Please count the lines below that contain the word "valid", and reply with that number alone.

[[ Exercise input open ]]

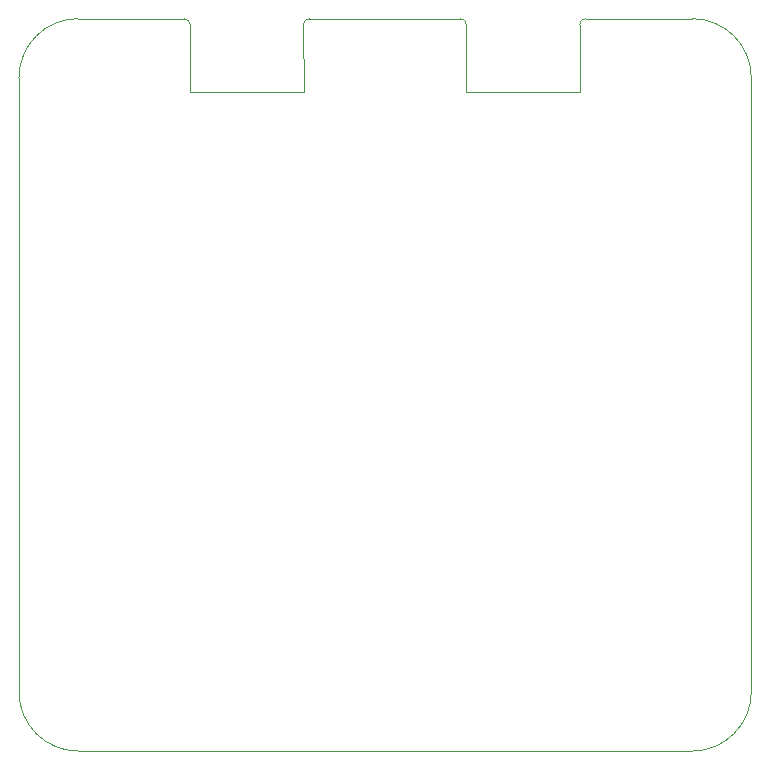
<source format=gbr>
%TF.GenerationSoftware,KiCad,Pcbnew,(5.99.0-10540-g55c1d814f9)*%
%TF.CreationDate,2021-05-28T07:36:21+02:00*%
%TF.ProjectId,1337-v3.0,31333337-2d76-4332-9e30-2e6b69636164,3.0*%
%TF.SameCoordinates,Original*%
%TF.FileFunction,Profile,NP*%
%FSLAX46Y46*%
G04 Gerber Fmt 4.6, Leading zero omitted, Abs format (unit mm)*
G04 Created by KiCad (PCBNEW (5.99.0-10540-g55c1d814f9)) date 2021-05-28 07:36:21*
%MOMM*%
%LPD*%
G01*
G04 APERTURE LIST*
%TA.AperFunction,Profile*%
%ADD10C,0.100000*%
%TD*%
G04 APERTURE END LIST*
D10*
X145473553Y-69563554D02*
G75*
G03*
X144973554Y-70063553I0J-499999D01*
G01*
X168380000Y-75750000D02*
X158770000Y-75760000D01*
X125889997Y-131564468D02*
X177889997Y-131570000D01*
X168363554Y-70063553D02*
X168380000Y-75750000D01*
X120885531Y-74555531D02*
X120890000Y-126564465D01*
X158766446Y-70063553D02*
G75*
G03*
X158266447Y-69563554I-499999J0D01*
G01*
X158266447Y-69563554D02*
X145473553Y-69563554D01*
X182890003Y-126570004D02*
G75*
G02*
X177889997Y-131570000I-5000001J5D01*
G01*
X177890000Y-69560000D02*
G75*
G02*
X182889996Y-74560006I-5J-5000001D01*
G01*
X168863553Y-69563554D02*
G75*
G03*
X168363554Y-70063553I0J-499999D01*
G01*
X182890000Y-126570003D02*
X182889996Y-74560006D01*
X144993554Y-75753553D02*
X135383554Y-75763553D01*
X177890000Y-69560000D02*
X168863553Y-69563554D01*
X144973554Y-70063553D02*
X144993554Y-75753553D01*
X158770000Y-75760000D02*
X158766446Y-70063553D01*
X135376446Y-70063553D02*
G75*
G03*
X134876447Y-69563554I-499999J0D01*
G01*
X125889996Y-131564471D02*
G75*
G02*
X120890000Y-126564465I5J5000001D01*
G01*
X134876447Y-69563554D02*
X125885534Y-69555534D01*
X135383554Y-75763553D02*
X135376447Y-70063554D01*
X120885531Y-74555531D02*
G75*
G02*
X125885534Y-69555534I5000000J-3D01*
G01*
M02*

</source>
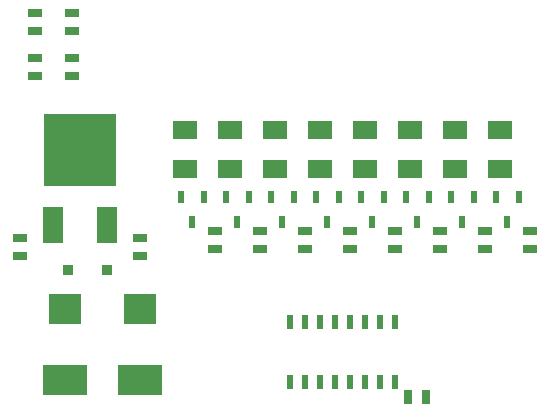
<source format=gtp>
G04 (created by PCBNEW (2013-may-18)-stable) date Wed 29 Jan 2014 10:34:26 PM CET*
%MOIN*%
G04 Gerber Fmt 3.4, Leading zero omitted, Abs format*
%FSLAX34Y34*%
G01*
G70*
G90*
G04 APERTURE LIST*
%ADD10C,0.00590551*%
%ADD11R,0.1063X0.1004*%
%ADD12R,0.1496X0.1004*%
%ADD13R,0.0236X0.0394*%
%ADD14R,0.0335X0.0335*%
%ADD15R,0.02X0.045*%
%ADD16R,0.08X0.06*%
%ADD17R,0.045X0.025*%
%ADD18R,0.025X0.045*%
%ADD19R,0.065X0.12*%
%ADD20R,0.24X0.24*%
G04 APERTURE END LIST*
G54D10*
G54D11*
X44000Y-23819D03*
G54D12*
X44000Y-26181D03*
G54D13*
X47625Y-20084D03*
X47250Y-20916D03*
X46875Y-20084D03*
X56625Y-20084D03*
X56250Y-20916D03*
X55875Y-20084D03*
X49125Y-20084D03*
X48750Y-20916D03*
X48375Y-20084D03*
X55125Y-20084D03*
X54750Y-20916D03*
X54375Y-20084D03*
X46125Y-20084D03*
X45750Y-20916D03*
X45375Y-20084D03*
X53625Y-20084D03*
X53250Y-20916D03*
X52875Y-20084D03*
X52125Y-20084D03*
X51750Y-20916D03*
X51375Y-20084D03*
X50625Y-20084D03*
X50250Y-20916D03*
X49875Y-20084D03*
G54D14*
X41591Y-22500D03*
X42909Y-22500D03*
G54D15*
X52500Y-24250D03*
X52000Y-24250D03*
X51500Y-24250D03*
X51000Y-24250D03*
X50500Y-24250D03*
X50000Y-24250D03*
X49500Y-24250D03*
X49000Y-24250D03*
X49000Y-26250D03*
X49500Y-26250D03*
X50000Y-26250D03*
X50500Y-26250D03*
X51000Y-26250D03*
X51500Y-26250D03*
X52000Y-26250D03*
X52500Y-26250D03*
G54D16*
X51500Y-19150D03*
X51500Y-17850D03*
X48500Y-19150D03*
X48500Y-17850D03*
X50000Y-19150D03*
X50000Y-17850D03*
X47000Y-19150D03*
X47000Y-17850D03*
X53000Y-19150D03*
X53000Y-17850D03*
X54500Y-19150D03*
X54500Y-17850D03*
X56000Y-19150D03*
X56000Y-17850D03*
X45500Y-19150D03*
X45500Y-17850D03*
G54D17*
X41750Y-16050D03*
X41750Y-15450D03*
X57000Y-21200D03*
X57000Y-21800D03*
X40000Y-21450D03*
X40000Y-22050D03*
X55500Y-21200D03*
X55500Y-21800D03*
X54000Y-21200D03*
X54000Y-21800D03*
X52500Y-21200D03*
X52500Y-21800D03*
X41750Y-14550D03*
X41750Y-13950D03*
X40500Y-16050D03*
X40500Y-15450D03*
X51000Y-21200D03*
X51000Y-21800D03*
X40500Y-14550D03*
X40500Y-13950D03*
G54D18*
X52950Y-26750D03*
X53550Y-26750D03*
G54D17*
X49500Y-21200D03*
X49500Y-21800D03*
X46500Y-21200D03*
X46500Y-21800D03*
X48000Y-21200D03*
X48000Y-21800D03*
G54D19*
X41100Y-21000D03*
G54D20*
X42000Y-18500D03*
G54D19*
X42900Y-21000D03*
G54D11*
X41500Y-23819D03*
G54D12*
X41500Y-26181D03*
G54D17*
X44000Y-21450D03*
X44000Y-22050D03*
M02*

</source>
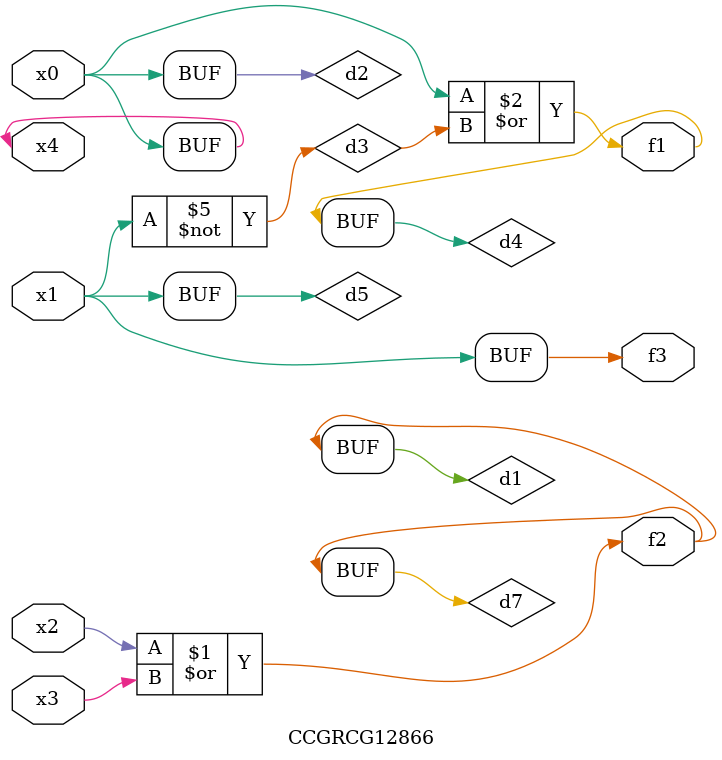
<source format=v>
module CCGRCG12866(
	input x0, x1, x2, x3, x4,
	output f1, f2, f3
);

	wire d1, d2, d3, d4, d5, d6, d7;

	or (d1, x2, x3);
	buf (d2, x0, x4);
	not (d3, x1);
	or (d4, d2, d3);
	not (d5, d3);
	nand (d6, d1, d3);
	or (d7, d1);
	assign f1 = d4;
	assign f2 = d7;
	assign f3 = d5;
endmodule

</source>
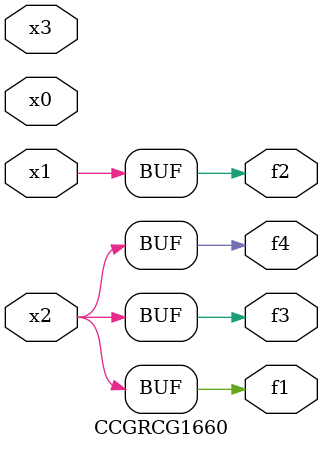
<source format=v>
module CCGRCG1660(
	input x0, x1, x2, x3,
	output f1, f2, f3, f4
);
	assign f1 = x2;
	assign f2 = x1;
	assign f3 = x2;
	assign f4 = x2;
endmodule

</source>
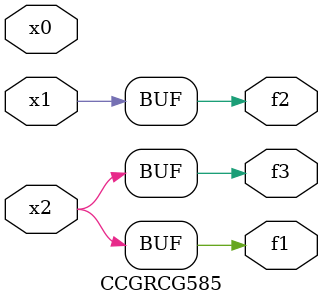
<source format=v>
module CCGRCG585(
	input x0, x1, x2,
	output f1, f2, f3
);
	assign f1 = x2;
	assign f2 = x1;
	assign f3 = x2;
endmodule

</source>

[[ Exercise input closed ]]
[[ Exercise input open ]]

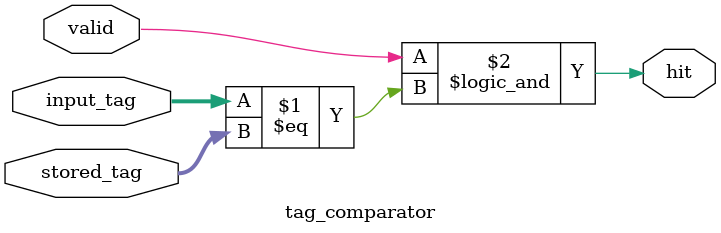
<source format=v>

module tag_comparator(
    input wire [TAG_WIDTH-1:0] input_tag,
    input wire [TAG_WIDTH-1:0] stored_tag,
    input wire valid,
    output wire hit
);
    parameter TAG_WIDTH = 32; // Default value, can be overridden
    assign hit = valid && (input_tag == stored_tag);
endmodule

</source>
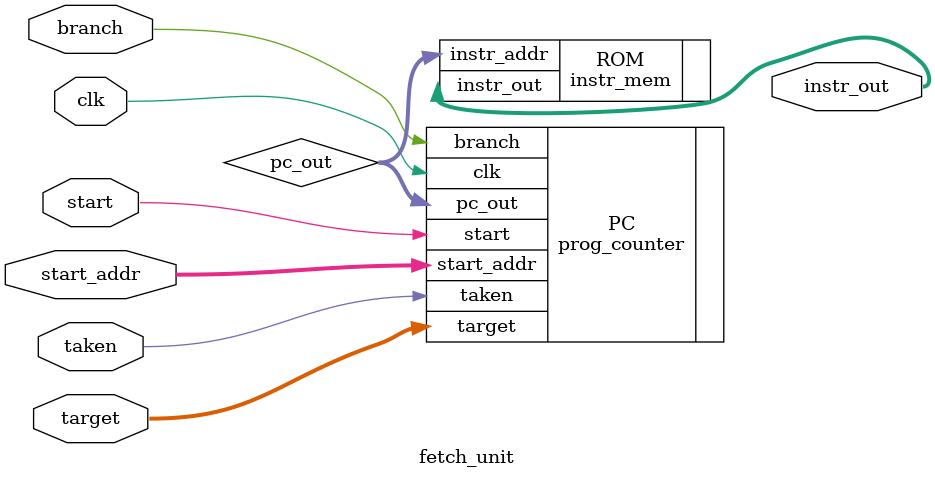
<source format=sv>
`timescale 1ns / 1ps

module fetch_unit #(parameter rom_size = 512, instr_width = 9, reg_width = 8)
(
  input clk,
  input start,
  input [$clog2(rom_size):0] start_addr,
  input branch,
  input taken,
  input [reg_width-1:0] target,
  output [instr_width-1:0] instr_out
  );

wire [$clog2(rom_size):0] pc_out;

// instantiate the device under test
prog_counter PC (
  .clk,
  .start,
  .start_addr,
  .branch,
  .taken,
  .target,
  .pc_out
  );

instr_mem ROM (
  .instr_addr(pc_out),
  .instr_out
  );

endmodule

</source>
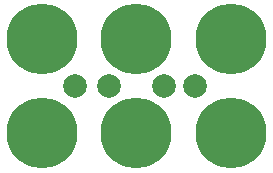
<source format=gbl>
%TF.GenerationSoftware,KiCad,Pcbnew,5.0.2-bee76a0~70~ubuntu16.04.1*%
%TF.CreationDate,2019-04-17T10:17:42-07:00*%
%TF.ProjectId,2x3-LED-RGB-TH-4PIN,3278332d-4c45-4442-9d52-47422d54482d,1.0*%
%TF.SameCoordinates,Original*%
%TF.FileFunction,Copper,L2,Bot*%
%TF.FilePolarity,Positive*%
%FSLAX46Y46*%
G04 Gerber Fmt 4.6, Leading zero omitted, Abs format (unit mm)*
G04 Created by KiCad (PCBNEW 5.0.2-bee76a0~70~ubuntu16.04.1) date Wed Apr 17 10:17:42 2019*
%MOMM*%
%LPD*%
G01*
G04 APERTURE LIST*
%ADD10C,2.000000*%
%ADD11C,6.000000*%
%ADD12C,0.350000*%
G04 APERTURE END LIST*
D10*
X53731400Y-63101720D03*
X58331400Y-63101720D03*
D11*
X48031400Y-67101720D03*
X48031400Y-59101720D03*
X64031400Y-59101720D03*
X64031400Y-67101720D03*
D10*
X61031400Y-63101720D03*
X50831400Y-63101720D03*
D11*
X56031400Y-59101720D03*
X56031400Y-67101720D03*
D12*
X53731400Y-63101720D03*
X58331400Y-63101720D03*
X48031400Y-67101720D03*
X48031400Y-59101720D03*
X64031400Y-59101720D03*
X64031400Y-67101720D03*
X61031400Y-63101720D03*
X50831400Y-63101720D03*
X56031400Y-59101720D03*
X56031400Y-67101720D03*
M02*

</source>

[[ Exercise input closed ]]

* Solution *
2